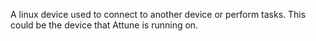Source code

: A linux device used to connect to another device or perform tasks. This could be the device that Attune is running on.
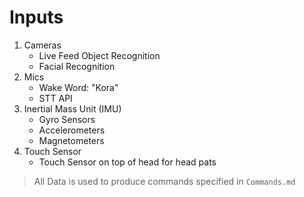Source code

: # Inputs

1. Cameras
    - Live Feed Object Recognition
    - Facial Recognition
2. Mics
    - Wake Word: "Kora"
    - STT API
3. Inertial Mass Unit (IMU)
    - Gyro Sensors
    - Accelerometers
    - Magnetometers
4. Touch Sensor
    - Touch Sensor on top of head for head pats

> All Data is used to produce commands specified in `Commands.md`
★ ★ ★ ★
# Work instructions
What you return should match the records above word for word, minus the pictures.

# Exercise result
Source code

: A linux device used to connect to another device or perform tasks. This could be the device that Attune is running on.
Source code

: # Inputs

1. Cameras
    - Live Feed Object Recognition
    - Facial Recognition
2. Mics
    - Wake Word: "Kora"
    - STT API
3. Inertial Mass Unit (IMU)
    - Gyro Sensors
    - Accelerometers
    - Magnetometers
4. Touch Sensor
    - Touch Sensor on top of head for head pats

> All Data is used to produce commands specified in `Commands.md`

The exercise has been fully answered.